Citigroup and Bank of Americahave both been pummeled equally in the stock market in the past month, but analysts say Citigroup is the better opportunity.
Last week, UBS analyst William Tanona said the stock of Citi deserved a premium over Bank of America as it faces "less dramatic uncertainties" from large, mortgage-related liabilities and stronger earnings power.
On Wednesday, Glenn Schorr at Nomura released a report, making similar arguments. While the analyst thinks the selloff in both the stocks is overdone, he still prefers Citigroup and JPMorgan Chase over Bank of America. "[G]iven similar valuations, we think Citi is the more attractive opportunity, based on its edge in capital, reserves, exposure to the growth markets and smaller mortgage-related risks. We also see attractive value in JPM at 1.0 (times) tangible book."

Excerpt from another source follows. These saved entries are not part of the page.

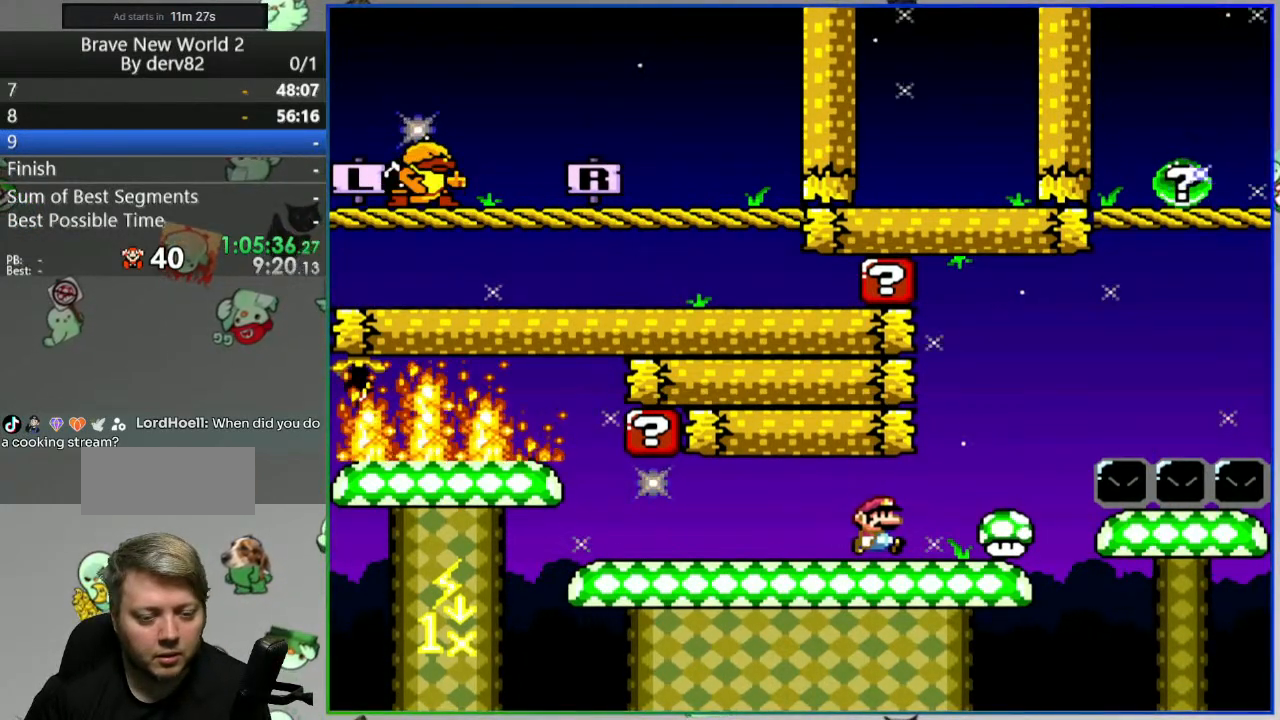
{"buttons": ["Y", "DPAD_RIGHT"], "events": []}
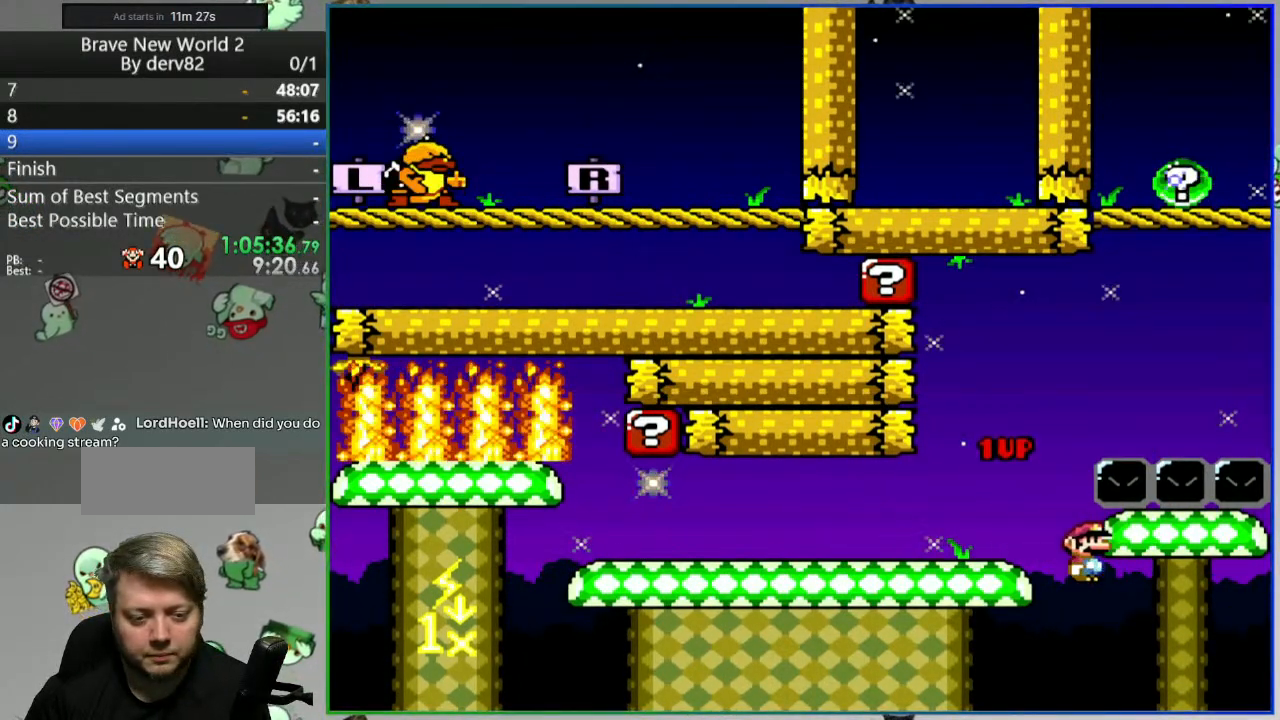
{"buttons": [], "events": [[100, "Y", "up"], [150, "DPAD_RIGHT", "up"], [383, "A", "down"], [483, "A", "up"]]}
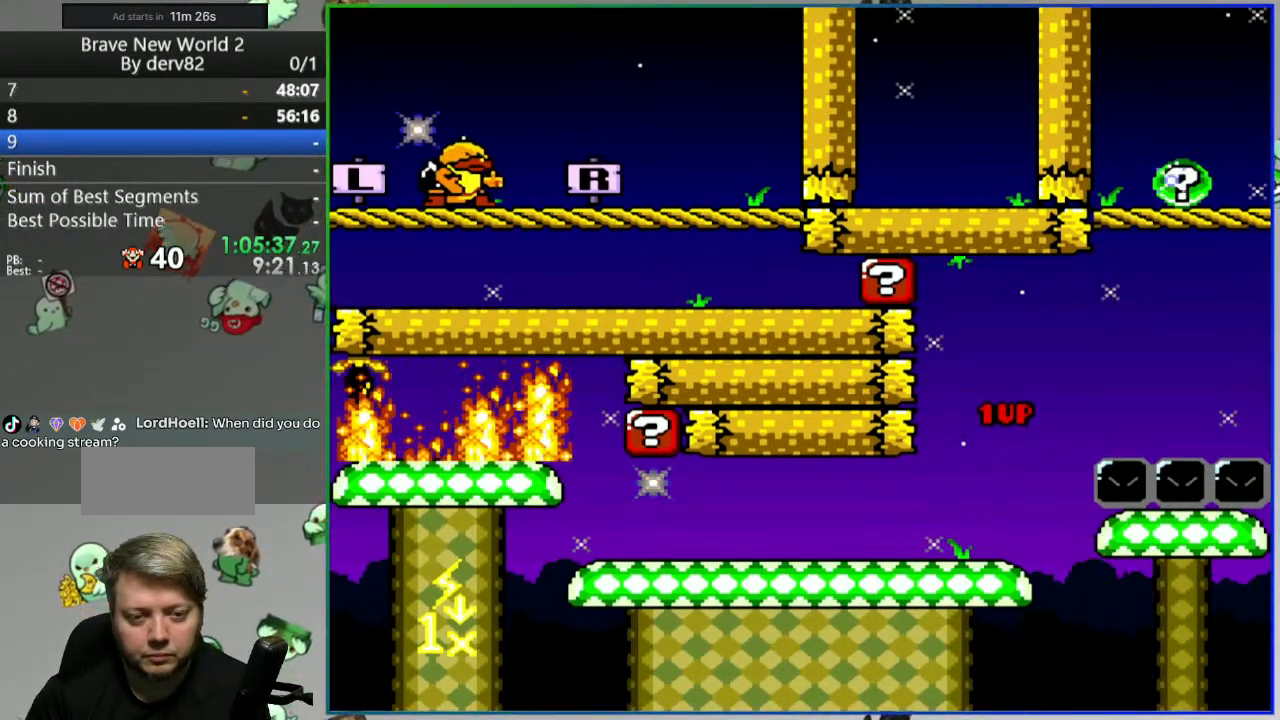
{"buttons": [], "events": [[67, "A", "down"], [150, "A", "up"]]}
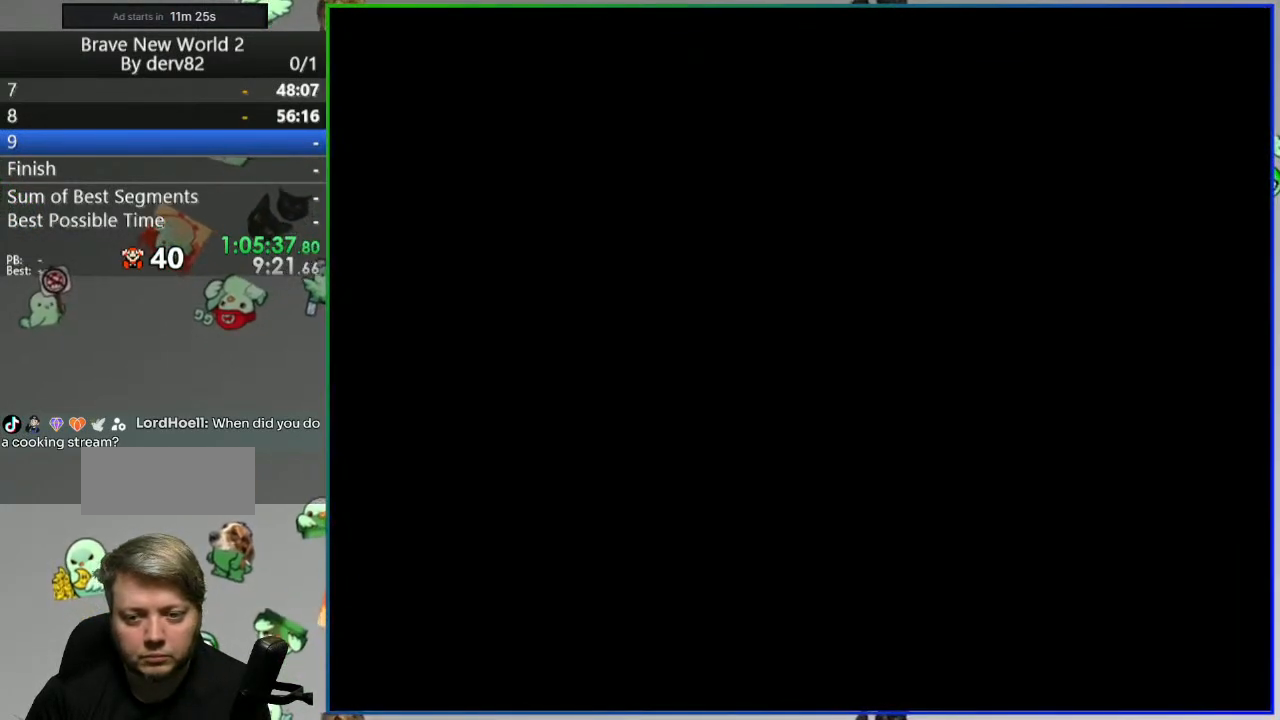
{"buttons": [], "events": []}
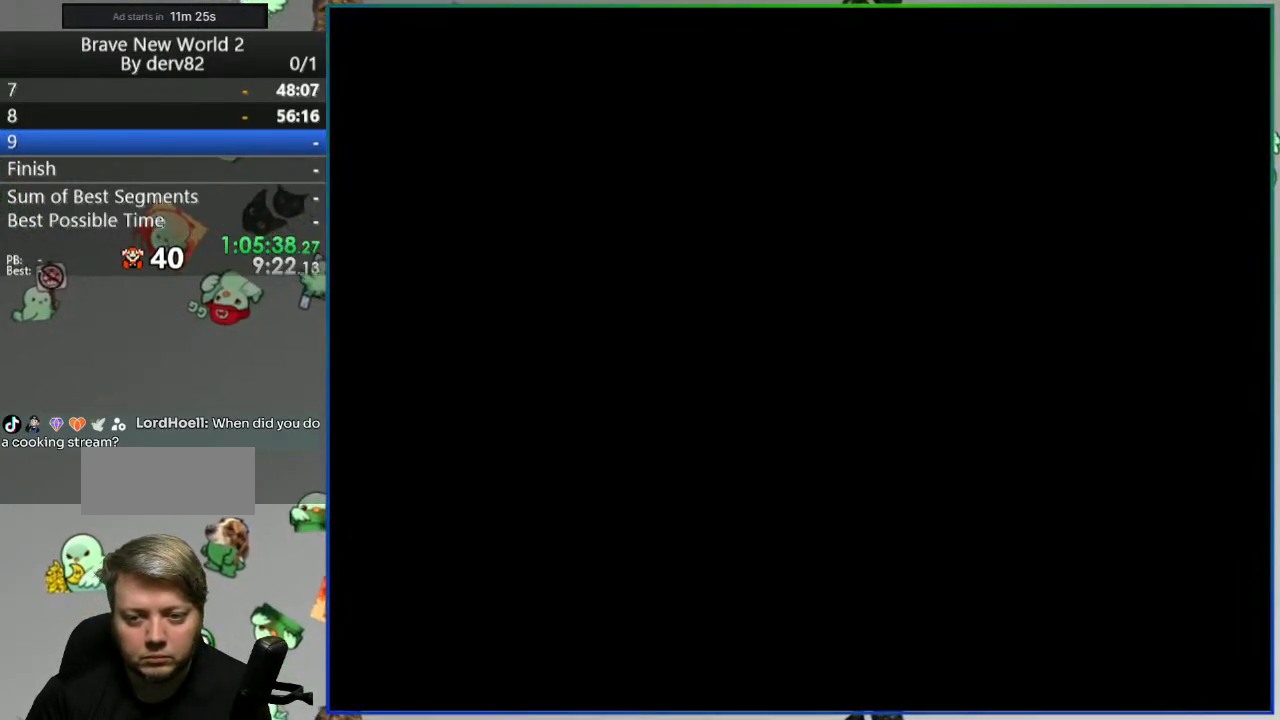
{"buttons": ["DPAD_RIGHT"], "events": [[50, "DPAD_RIGHT", "down"]]}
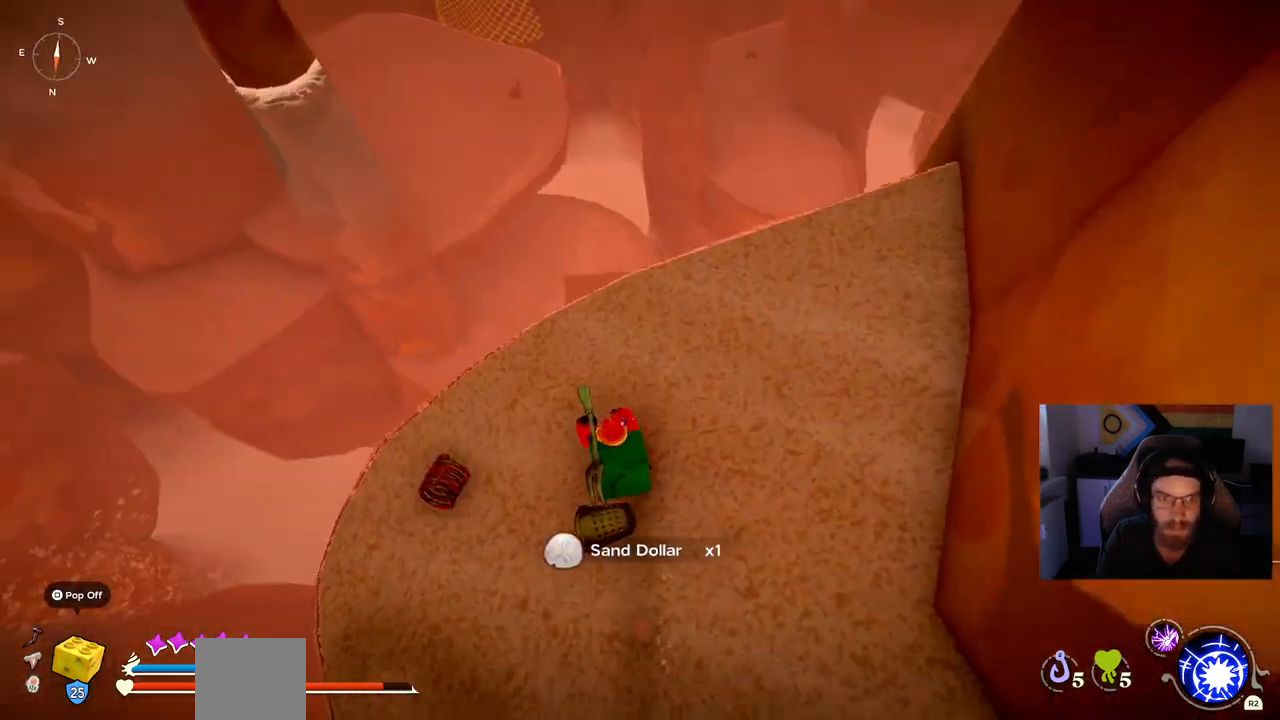
Gameplay with a controller (PlayStation layout); each line is a JSON object with the inputs held at the frame after it (dt_ms = milliseconds from this image to that frame). "events" lists button and stick changes between this image and that frame as [ms after this image, input, new state], when the widget could be followed in between. Not read: L1 R1.
{"dt_ms": 500, "buttons": [], "left_stick": "left", "right_stick": "down-left", "events": [[333, "left_stick", "left"]]}
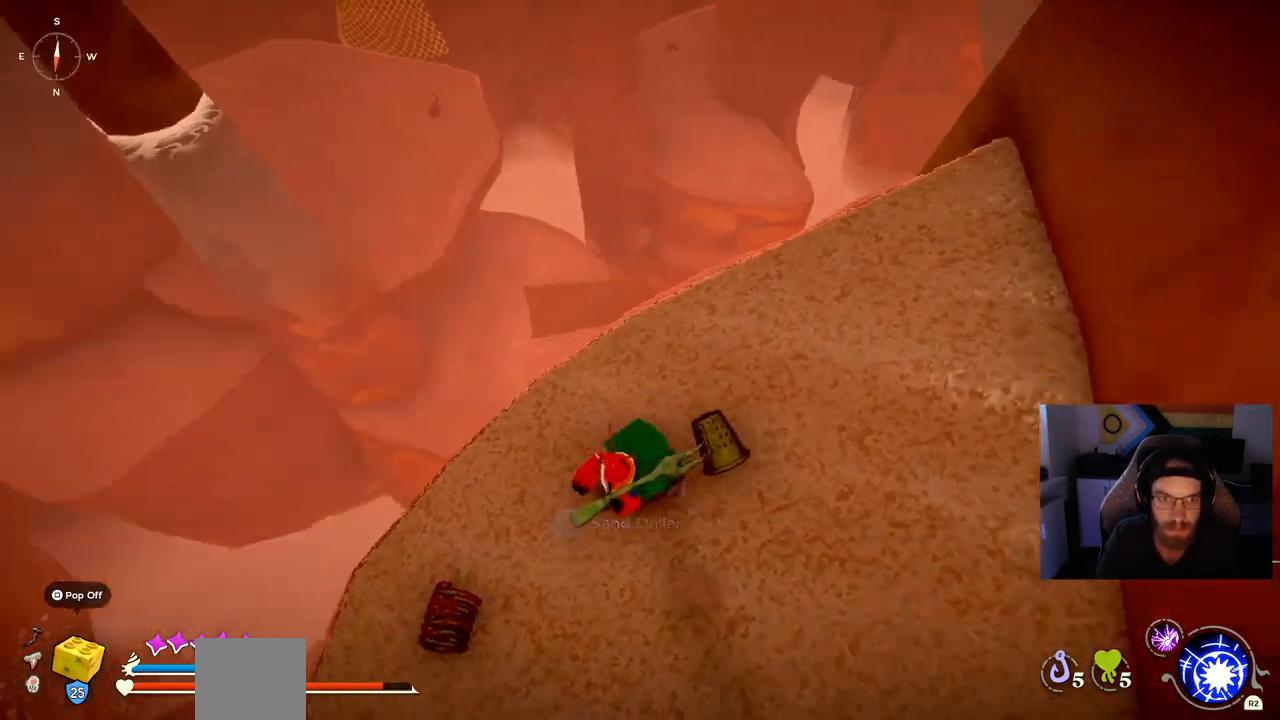
{"dt_ms": 500, "buttons": [], "left_stick": "down-left", "right_stick": "left", "events": [[17, "right_stick", "center"], [100, "left_stick", "center"], [117, "right_stick", "left"], [300, "left_stick", "down-left"]]}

Schorr lists four reasons why Citi is not Bank of America:
- First, Citi is better capitalized. The analyst estimates that Citi's Basel III Tier 1 common ratio at the end of the second quarter was at 6.7 percent versus 5.1 percent for Bank of America.
- Citi also has less mortgage-related tail risk. "Citi's mortgage servicing portfolio is about one-quarter the size of Bank of America's, so the headaches surrounding servicing issues are a much smaller thorn in Citi's side. In addition, the two banks' rep and warranty risks are meaningfully different, with Bank of America's outstanding repurchase claims totaling about 11 times the amount of Citi's claims pipeline." He also notes that Citi will likely pay less in any state attorneys general foreclosure settlements, given its lower mortgage exposure.
- Three, Citi has a lower consumer banking presence in the U.S. relative to Bank of America and would be less affected by regulations affecting consumer banking, such as new overdraft rules and the Durbin Amendment that restricts fees charged by banks to merchants for debit-card transactions.
- Finally, Citi has greater exposure to faster-growing emerging markets, with 60 percent of net revenue coming from outside the U.S., compared to 20 percent in the case of Bank of America. But its exposure to the troubled European nations is not any more than Bank of America.